Veelee never told his father how he hated the Kadettenanstalt because he assumed that his father would expect him to hate it, as his father had hated it. He had twenty-five minutes for recreation each day which he could squander on walks or spending the five marks per month the cadets were allowed for stamps, supplies, and everything else. The Kadettenanstalt was a fortress of unreality which conditioned the future officers for a place in its extension, the palace of unreality which was the German Army. It was an army which honored suicide when circumstances might have marred the community's illusion of what an army officer was and how he lived. Blunders marred that image, and it was the duty of a brave soldier and an honest fellow to kill himself to wash the stain away. If an officer was insulted by an inferior—such as a civilian whom he could not, in any case, challenge to a duel—suicide was the only way out. Veelee was taught when he was eleven years old that if a drunk came around a corner and there was no reason to deduce why he should not become offensive, the officer should cross the street quickly before the drunk could reach him. However, if the officer moved too late and the drunk struck him or cursed him, the officer must either draw his sword and hack the man to pieces on the spot or kill himself. If neither, and the encounter were witnessed, the officer would be cashiered from the army.

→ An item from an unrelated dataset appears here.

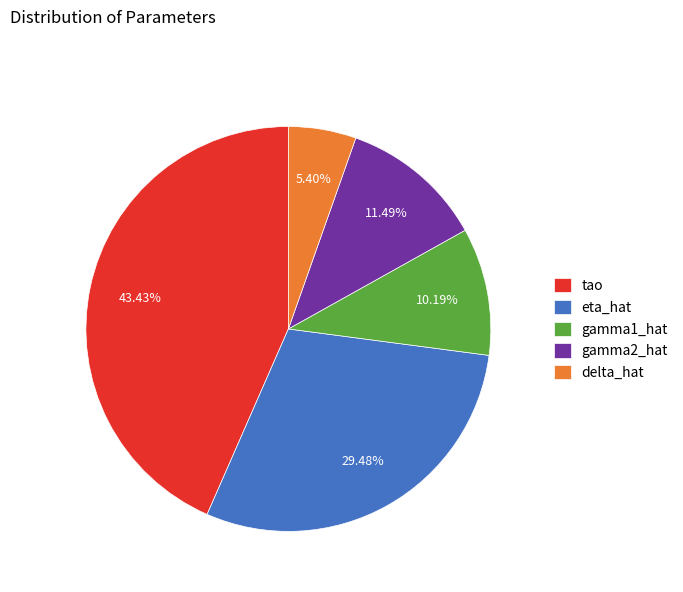

What is the smallest slice in the pie chart?

delta_hat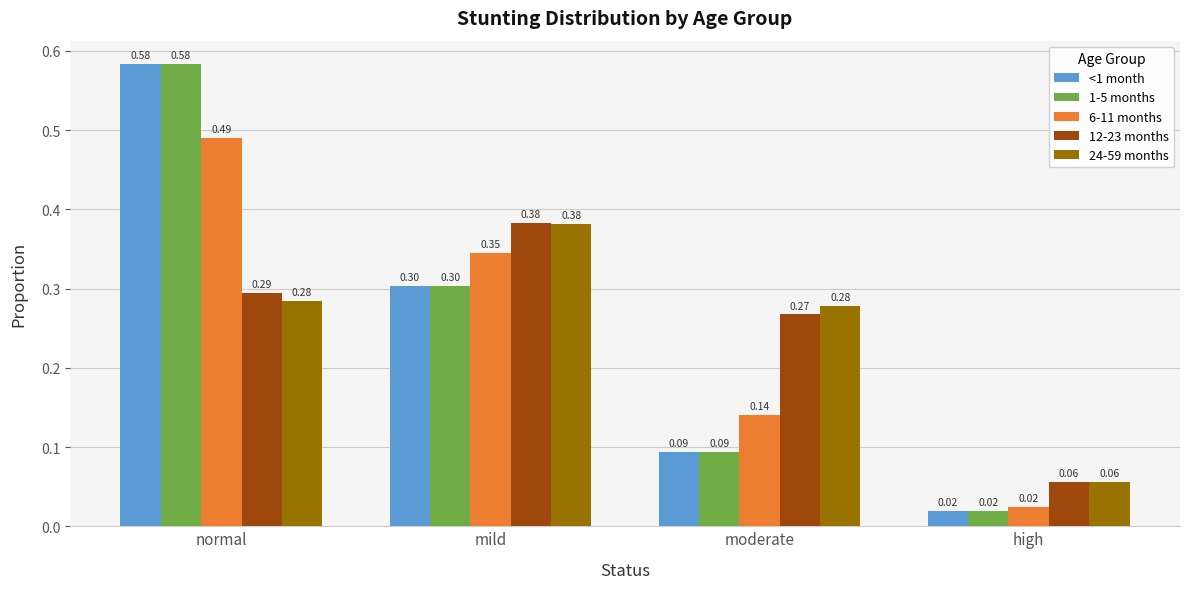

What is the spread (max minus min) of values at normal?

0.3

By graduating from the Kadettenanstalt into the army, the cadets could grow to men while still remaining boys at their games, and they could predict the contours of their lives. Veelee spent nine years as a cadet. In the fall of 1914 he graduated in the top eleven percent of officer candidates in his class. He passed his examinations for the general certificate for higher education six months earlier than the general rule, partly because of the outbreak of the war and partly because he had volunteered for service at once in order to escape.

Because Veelee was qualified as a cavalry officer, under the mysterious logic of armies he was not assigned to cavalry. He found himself in the renowned Preussisches Jegerregiment 2, which held the elite of the Prussian Army and was equal, in the service, to the Guards. Eighty percent of the officers in the regiment commanded by Colonel Prince Ernst von Sachsen-Meinigen were of aristocratic stock. It was a regiment of Rangers, part of the Alpine Corps, and within four months of having been posted, Veelee distinguished himself in the Rumanian campaign of 1915 and was promoted from ensign to sub-lieutenant. He was then decorated with the Iron Cross, second and first class, for distinguished service during the battle of Hermannstadt in September 1916. He was made lieutenant in February, 1918, when he was twenty years old, and posted to the staff of the Marine Corps in Flanders, stationed at Bruges, where he served directly under Captain Wilhelm Keitel of the General Staff. They were assigned to maintain liaison with the navy.